Lignes 14-30. Pour mesurer le dégré de merveilleux chrétien présent parfois chez les théologiens les plus savants, la citation des Maccabées ici utilisée (2. Mac. 10, 29-30) est remarquable: l’apparition en plein milieu du combat, pour protéger Judas Maccabée, de cinq hommes, fait irrésistiblement songer à la présence permanente des Dieux grecs, dans L’Iliade ou l’Odyssée, aux côtés d’Achille ou d’Hector. Disant cela, je ne perds pas de vue la nature fondamentalement différente, du point de vue de leurs fonctions respectives, de l’épopée mythologique païenne et du récit biblique, différence admirablement décortiquée dans un article célèbre par E. Auerbach, La cicatrice d’Ulysse, dans Mimésis. La représentation de la réalité dans la littérature occidentale, Paris, 1968, p. 11-34 (coll. « Tel », Gallimard).

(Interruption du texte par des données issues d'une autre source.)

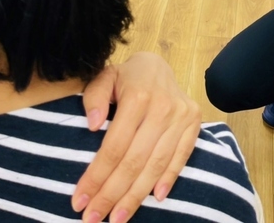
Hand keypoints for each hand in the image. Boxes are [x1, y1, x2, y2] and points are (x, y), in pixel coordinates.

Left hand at [74, 52, 201, 222]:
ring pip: (157, 164)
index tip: (80, 200)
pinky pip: (182, 156)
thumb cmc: (126, 76)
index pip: (115, 146)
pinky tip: (154, 198)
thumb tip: (94, 125)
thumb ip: (95, 96)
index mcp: (138, 96)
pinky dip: (169, 179)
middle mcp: (163, 107)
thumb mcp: (105, 77)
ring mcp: (181, 116)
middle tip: (93, 219)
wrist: (158, 65)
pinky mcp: (194, 122)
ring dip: (136, 195)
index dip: (97, 176)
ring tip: (117, 218)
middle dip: (112, 194)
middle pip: (135, 160)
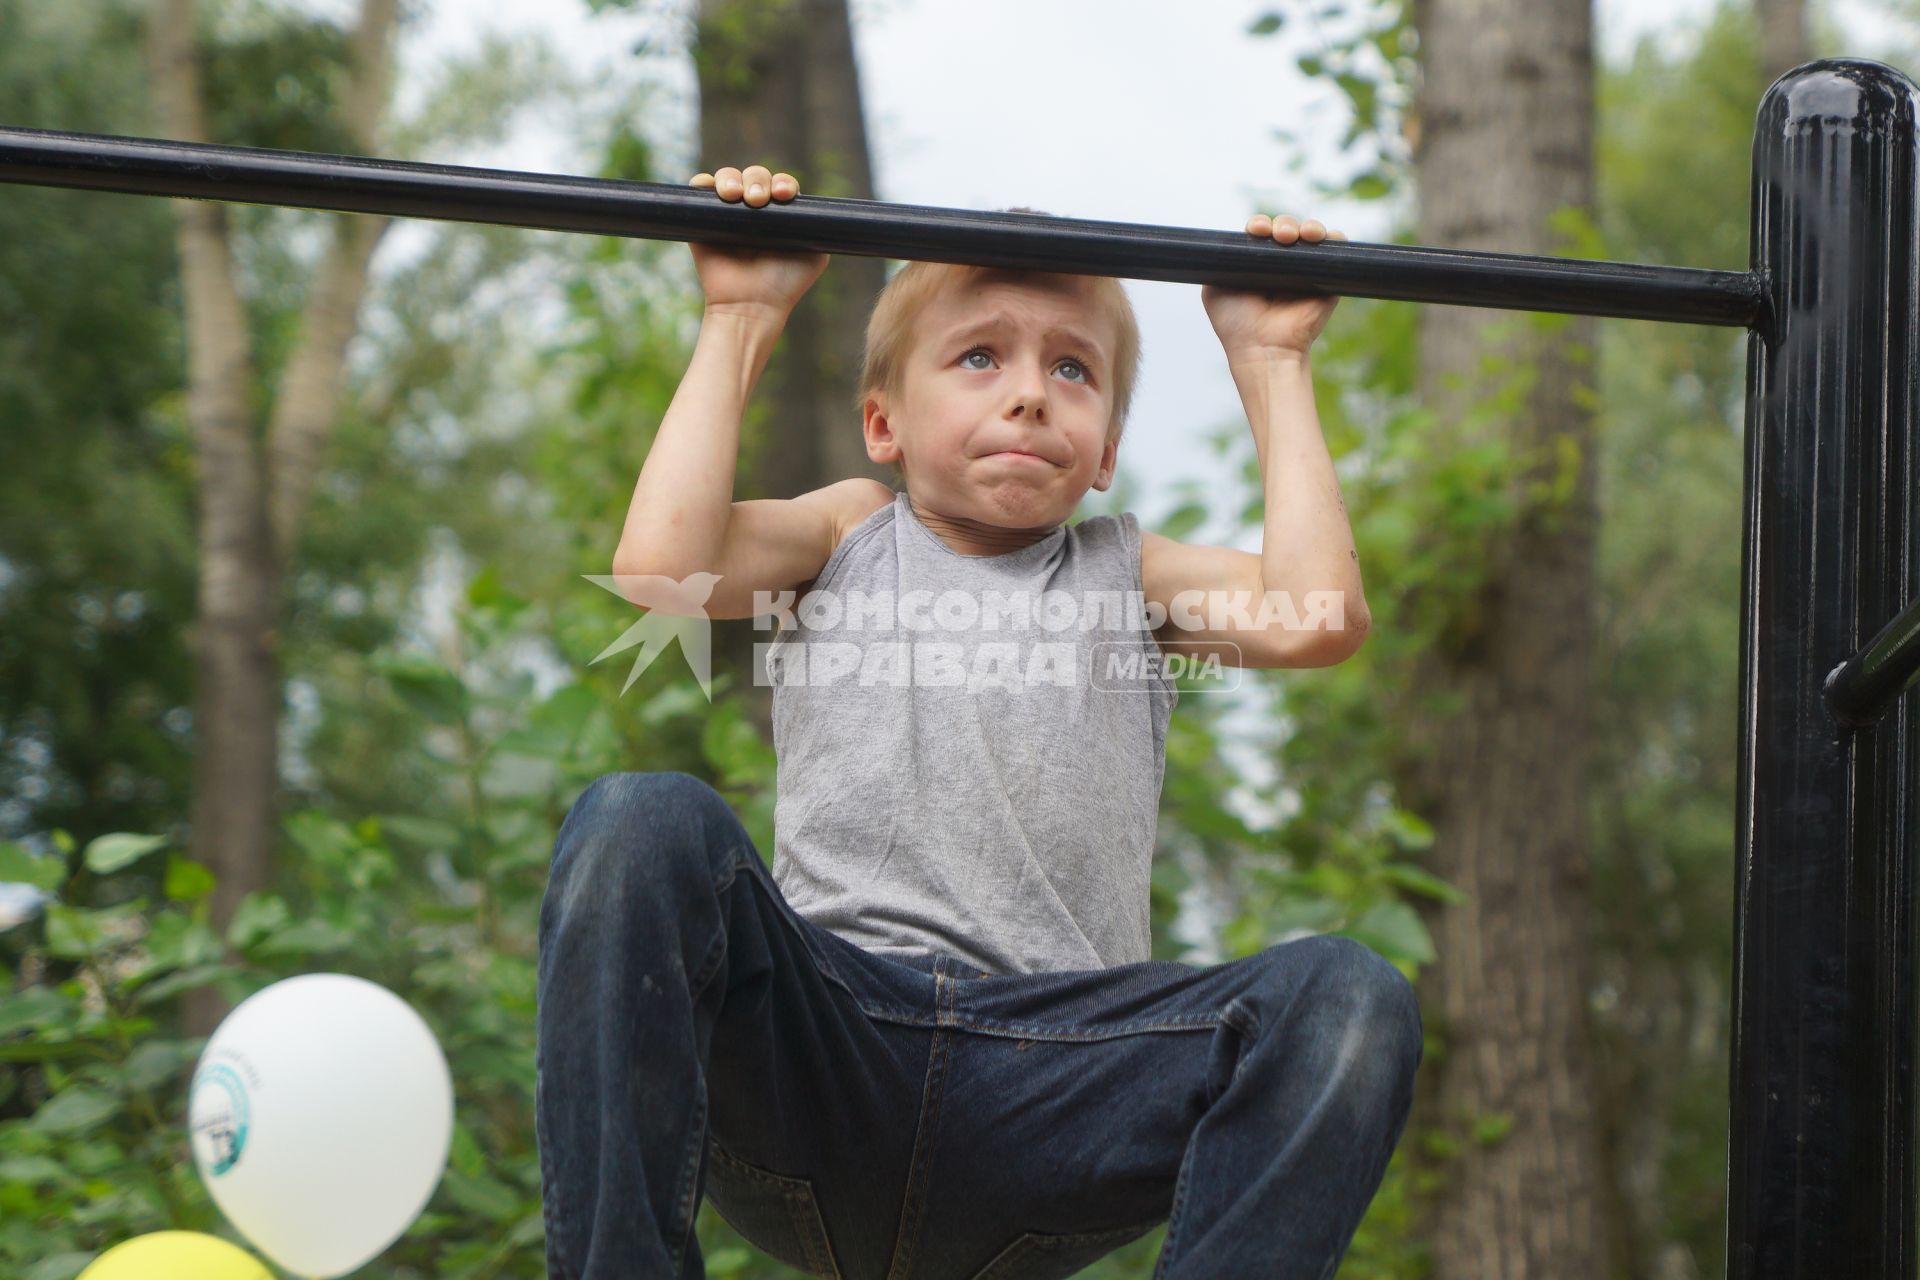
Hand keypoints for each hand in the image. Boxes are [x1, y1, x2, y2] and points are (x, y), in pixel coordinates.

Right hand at [687, 164, 829, 321]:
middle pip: (755, 175)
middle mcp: (753, 210)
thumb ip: (820, 230)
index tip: (783, 195)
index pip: (780, 184)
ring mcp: (726, 213)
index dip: (782, 183)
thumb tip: (818, 209)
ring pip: (728, 177)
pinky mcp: (701, 218)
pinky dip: (704, 182)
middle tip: (757, 200)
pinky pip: (700, 187)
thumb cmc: (784, 285)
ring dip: (732, 179)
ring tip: (736, 197)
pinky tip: (714, 190)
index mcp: (778, 214)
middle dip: (758, 180)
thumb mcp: (815, 256)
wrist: (751, 305)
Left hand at [1201, 213, 1347, 358]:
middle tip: (1280, 236)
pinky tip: (1317, 237)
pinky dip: (1331, 235)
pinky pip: (1336, 245)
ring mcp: (1307, 269)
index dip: (1260, 225)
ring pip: (1311, 232)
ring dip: (1305, 226)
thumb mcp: (1214, 291)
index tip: (1257, 230)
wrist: (1263, 347)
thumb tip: (1226, 244)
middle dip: (1283, 224)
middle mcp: (1284, 264)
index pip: (1262, 232)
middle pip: (1287, 228)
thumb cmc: (1236, 325)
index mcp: (1258, 264)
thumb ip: (1218, 265)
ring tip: (1297, 236)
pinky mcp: (1329, 276)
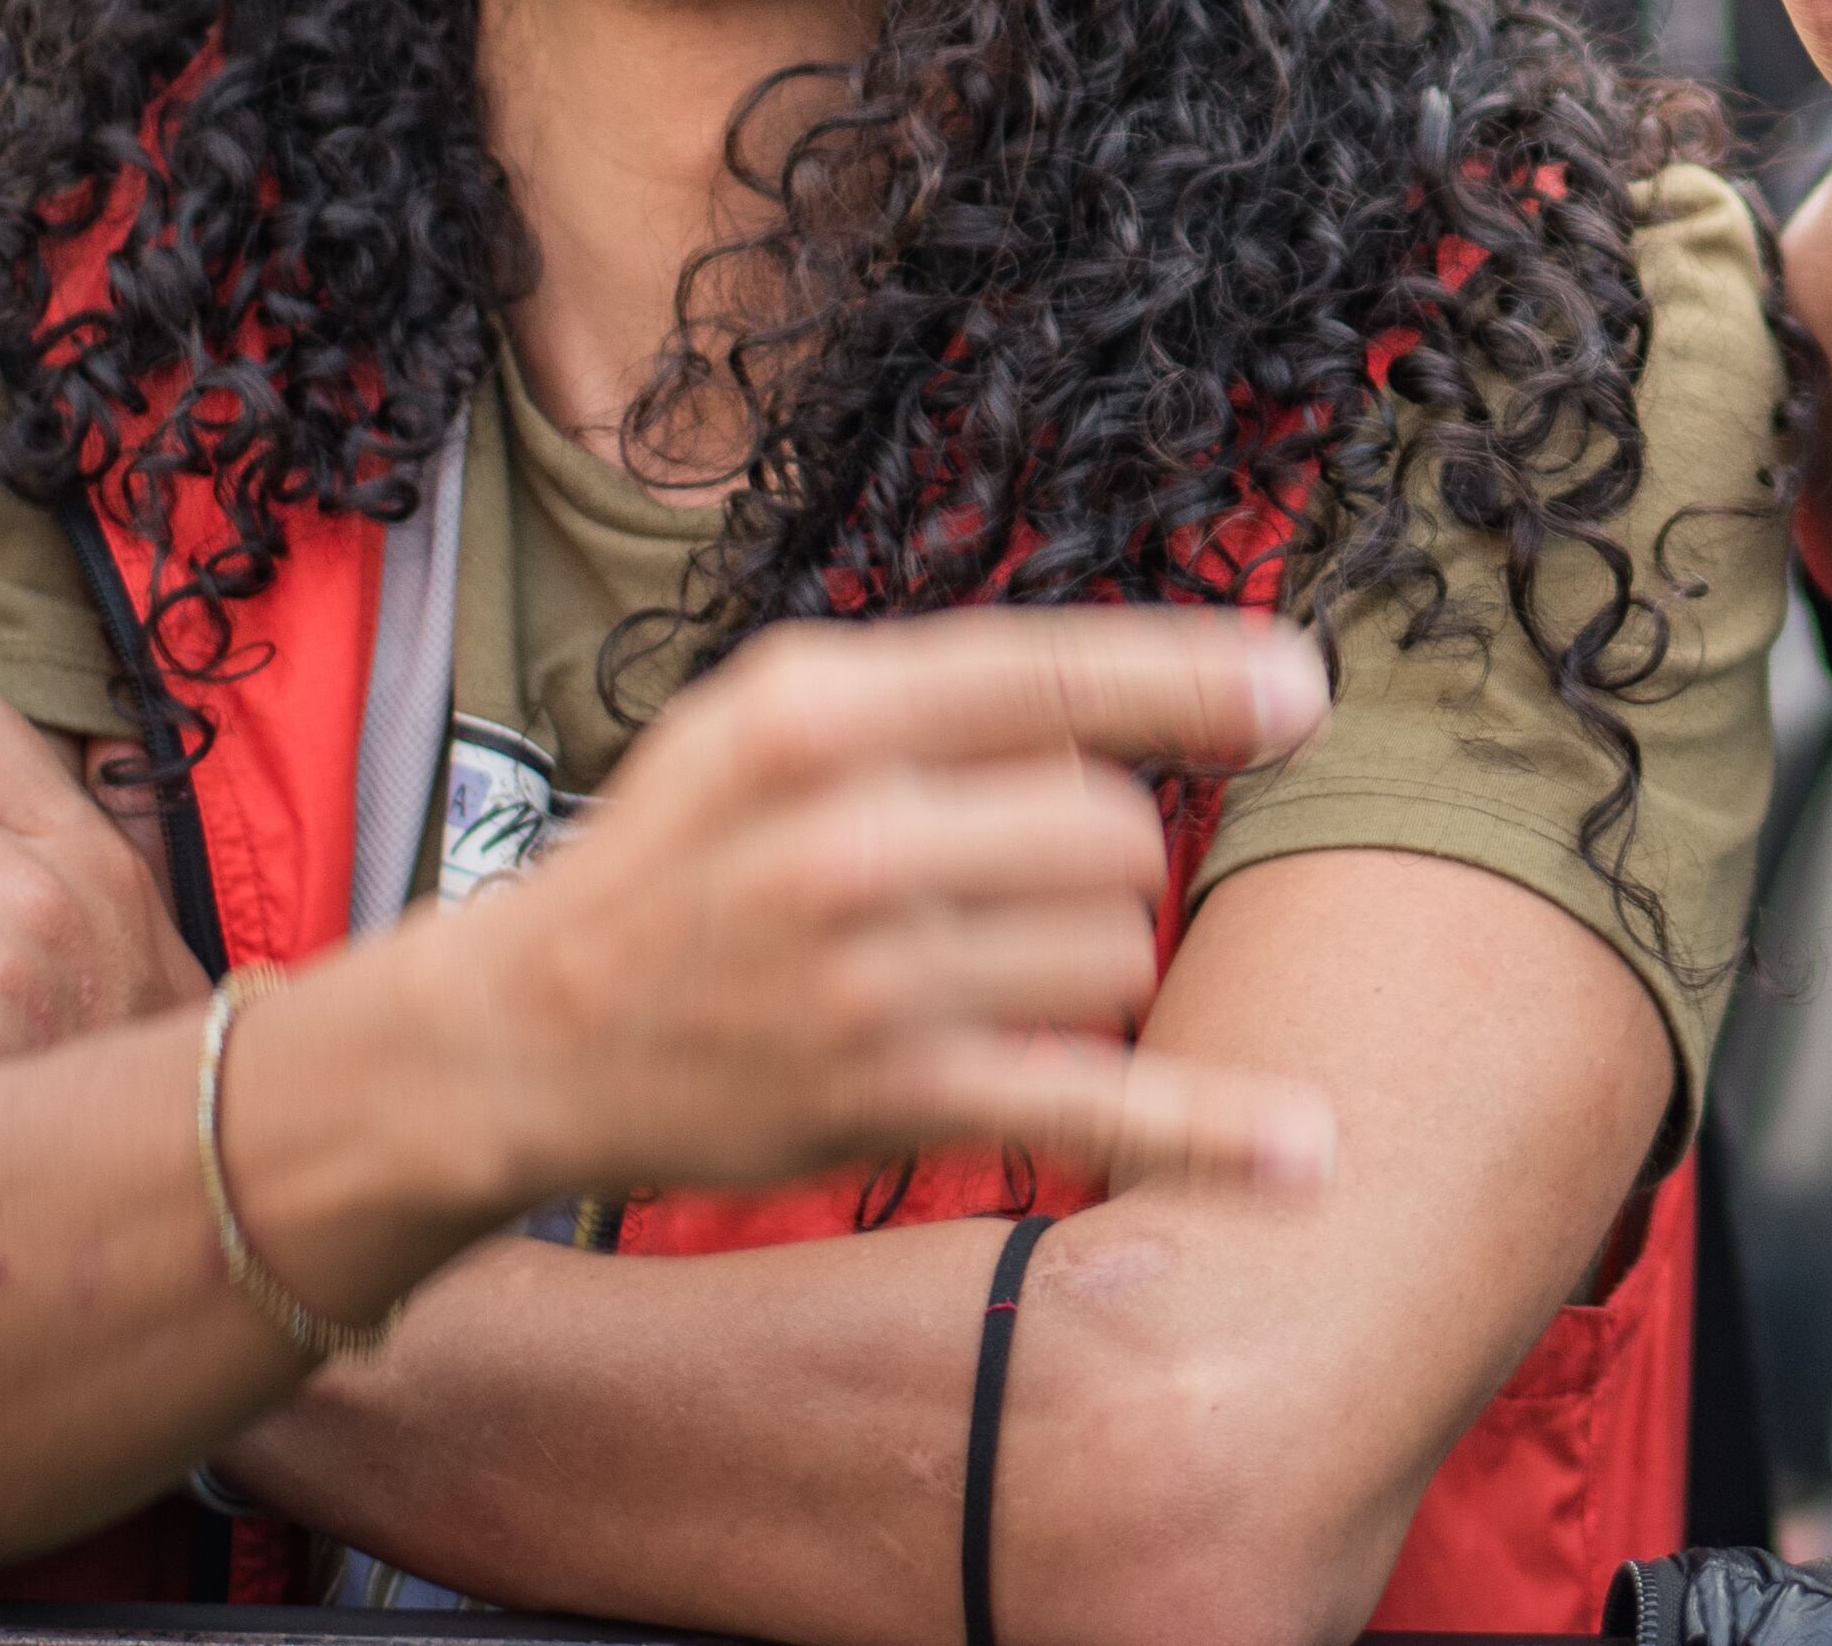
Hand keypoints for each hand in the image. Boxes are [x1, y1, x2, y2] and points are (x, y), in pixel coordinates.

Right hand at [395, 607, 1343, 1209]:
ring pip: (1116, 948)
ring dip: (1089, 956)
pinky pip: (1091, 1102)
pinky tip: (1306, 1154)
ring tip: (979, 962)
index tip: (1303, 692)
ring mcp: (872, 978)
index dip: (1196, 680)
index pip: (1052, 676)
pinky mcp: (892, 1098)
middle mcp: (849, 839)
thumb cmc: (690, 848)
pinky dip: (1208, 1132)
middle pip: (1109, 828)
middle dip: (1093, 852)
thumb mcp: (778, 711)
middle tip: (996, 879)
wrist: (525, 1032)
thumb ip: (956, 688)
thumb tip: (1192, 685)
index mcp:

Décrit comme un véritable château-fort avec ses tours, celles de l’orgueil, remplies d’armes et de flèches, ses remparts, c’est à dire les prétextes mis en avant pour pécher, quotidiennement retapés et renforcés malgré les efforts des prédicateurs, cf. lignes 70-76.
Lignes 68-69. Initialement, le roi souhaitait quitter Chypre rapidement, dès la fin février (J. Richard, Saint Louis... op. cit., p. 211-212); les conditions difficiles de navigation en Méditerranée à cette époque de l’année et peut-être l’hésitation sur le lieu de débarquement l’ont conduit à repousser ce départ à la fin avril [selon J. Richard, le choix de l’Egypte est définitivement effectué en avril, puisqu’il envoie par lettre son défi au sultan, Ibidem, p. 213-216; sur les raisons de ce choix, Idem, La politique orientale ... art. cit., p. 200-205; on lit une traduction de la lettre au sultan et de sa réponse, selon l’historien arabe Maqrisi, dans Chronique arabes des croisades (présentation F. Gabrieli), s. l., 19962, p. 328-330; le sultan y prédit la catastrophe finale, mais Maqrisi écrit postérieurement aux événements, Ibidem, p. 390-391]; les rivalités entre Pisans et Gênois à Acre provoquent un nouveau retard (J. Richard, Saint Louis... op. cit., p. 212); l’embarquement a finalement lieu le 13 mai (J. Richard, Ibidem, p. 216)
Voir J. Richard, Ibidem, p. 210-211.
Voir supra note 132; il s’agit des lignes 70-76 du SERMO n° 11: « Ce royaume est muni de très hautes tours, celles de l’orgueil..., et renferme des armes dans ces tours, car leurs dents leur sont armes et flèches, et leur langue un glaive acéré. Des murs, c’est à dire des excuses pour justifier leurs péchés; et quoique less prêtres, c’est à dire les prédicateurs, en aient fait le tour bien plus de sept fois, soufflant leur trompettes pour apprendre aux hommes à ne pas checher d’excuses à leurs péchés, mais plutôt à s’en accuser, ces murs ne s’effondrent pas encore, au contraire ils sont reconstruits et renforcés chaque jour ». Un grand nombre des images qu’emploie ici l’orateur renvoie aux péchés de la langue, à la fois comme vecteur et instrument intrinsèque de la faute; voir sur ce thème C. Casagrande-S. Vecchio, I peccati della lingua. Disciplina ed etica della parola nella cultura medievale, Rome, 1987 (trad. française: Les péchés de la langue. Discipline et éthique de la parole dans la culture médiévale, Paris, 1991); il est probable que le langage et le comportement des croisés doit l’affoler eu égard aux échéances à venir, et qu’il ressent son impuissance.